┌─ Data for the task
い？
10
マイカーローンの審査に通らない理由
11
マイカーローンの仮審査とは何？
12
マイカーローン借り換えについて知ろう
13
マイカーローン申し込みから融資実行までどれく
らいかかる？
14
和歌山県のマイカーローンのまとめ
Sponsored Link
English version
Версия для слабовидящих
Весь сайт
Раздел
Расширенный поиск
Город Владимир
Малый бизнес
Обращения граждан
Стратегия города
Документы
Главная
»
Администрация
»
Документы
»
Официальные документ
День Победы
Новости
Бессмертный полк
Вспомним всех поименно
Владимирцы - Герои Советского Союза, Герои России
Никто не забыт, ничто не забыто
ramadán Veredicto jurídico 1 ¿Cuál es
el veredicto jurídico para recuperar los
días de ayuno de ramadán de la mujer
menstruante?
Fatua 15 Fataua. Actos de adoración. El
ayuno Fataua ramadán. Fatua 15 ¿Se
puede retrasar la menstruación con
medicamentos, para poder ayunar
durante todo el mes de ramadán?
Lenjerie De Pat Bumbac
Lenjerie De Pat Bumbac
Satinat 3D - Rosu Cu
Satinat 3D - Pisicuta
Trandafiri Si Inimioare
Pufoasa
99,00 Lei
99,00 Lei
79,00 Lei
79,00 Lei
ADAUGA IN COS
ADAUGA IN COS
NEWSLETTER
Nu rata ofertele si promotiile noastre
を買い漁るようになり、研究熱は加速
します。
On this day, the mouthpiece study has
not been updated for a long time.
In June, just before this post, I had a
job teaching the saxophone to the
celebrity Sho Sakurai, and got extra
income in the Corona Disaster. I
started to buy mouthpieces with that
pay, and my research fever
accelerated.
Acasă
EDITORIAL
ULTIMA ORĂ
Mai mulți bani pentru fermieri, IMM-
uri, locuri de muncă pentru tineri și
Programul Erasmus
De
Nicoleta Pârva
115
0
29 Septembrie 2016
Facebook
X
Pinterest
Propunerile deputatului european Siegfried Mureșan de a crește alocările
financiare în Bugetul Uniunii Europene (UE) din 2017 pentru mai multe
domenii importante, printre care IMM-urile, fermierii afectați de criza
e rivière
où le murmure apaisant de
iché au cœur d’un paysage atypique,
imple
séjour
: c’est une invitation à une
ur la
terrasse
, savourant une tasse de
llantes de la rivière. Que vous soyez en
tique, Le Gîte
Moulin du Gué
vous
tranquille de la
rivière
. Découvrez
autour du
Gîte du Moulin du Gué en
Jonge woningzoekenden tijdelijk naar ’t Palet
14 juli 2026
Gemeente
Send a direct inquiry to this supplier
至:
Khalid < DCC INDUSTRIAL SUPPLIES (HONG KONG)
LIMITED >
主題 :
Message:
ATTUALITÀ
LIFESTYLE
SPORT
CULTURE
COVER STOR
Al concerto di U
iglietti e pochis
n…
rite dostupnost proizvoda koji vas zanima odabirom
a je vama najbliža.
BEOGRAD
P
└─
→ **What is expected**: Filter the data above, keeping only lines that include the string "Gîte".

→ **Solution to this task**:
tique, Le Gîte
Gîte du Moulin du Gué en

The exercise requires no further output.